Scheduling in Depth
Note: this technical document is not optimized for user readability.
The default shared memory scheduler used by most dask collections lives in
dask/local.py. This scheduler dynamically schedules tasks to new
workers as they become available. It operates in a shared memory environment
without consideration to data locality, all workers have access to all data
We find that our workloads are best served by trying to minimize the memory footprint. This document talks about our policies to accomplish this in our scheduling budget of one millisecond per task, irrespective of the number of tasks.
Generally we are faced with the following situation: A worker arrives with a newly completed task. We update our data structures of execution state and have to provide a new task for that worker. In general there are very many available tasks, which should we give to the worker?
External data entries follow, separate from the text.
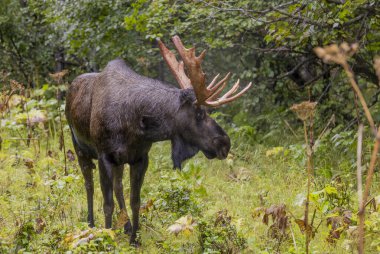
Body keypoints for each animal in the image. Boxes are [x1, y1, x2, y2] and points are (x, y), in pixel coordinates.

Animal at [64, 35, 252, 244]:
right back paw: (90, 224)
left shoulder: (140, 158)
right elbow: (107, 203)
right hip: (79, 147)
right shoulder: (105, 155)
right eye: (199, 113)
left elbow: (135, 200)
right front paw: (107, 236)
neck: (135, 125)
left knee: (118, 186)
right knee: (89, 185)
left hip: (119, 161)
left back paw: (126, 226)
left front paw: (134, 239)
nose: (225, 142)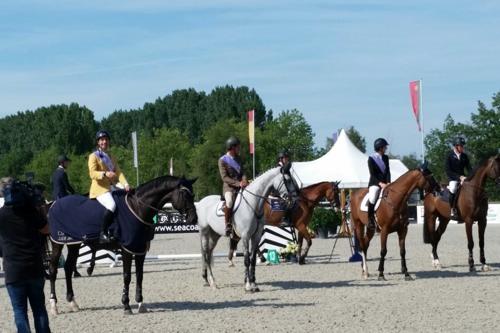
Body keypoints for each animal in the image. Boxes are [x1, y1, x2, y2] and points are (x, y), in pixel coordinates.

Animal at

Q: Which of our available tasks should we give to the newly ready worker?
This question is simple and local and yet strongly impacts the performance of our algorithm. We want to choose a task that lets us free memory now and in the future. We need a clever and cheap way to break a tie between the set of available tasks.
At this stage we choose the policy of “last in, first out.” That is we choose the task that was most recently made available, quite possibly by the worker that just returned to us. This encourages the general theme of finishing things before starting new things.
We implement this with a stack. When a worker arrives with its finished task we figure out what new tasks we can now compute with the new data and put those on top of the stack if any exist. We pop an item off of the top of the stack and deliver that to the waiting worker.
And yet if the newly completed task makes ready multiple newly ready tasks in which order should we place them on the stack? This is yet another opportunity for a tie breaker. This is particularly important at the beginning of execution where we typically add a large number of leaf tasks onto the stack. Our choice in this tie breaker also strongly affects performance in many cases.
We want to encourage depth first behavior where, if our computation is composed of something like many trees we want to fully explore one subtree before moving on to the next. This encourages our workers to complete blocks/subtrees of our graph before moving on to new blocks/subtrees.
And so to encourage this “depth first behavior” we do a depth first search and number all nodes according to their number in the depth first search (DFS) traversal. We use this number to break ties when adding tasks on to the stack. Please note that while we spoke of optimizing the many-distinct-subtree case above this choice is entirely local and applies quite generally beyond this case. Anything that behaves even remotely like the many-distinct-subtree case will benefit accordingly, and this case is quite common in normal workloads.
And yet we have glossed over another tie breaker. Performing the depth first search, when we arrive at a node with many children we can choose the order in which to traverse the children. We resolve this tie breaker by selecting those children whose result is depended upon by the most nodes. This dependence can be either direct for those nodes that take that data as input or indirect for any ancestor node in the graph. This emphasizing traversing first those nodes that are parts of critical paths having long vertical chains that rest on top of this node’s result, and nodes whose data is depended upon by many nodes in the future. We choose to dive down into these subtrees first in our depth first search so that future computations don’t get stuck waiting for them to complete.
And so we have three tie breakers
Q: Which of these available tasks should I run?
A: Last in, first out
Q: Which of these tasks should I put on the stack first?
A: Do a depth first search before the computation, use that ordering.
Q: When performing the depth first search how should I choose between children?
A: Choose those children on whom the most data depends
We have found common workflow types that require each of these decisions. We have not yet run into a commonly occurring graph type in data analysis that is not well handled by these heuristics for the purposes of minimizing memory use.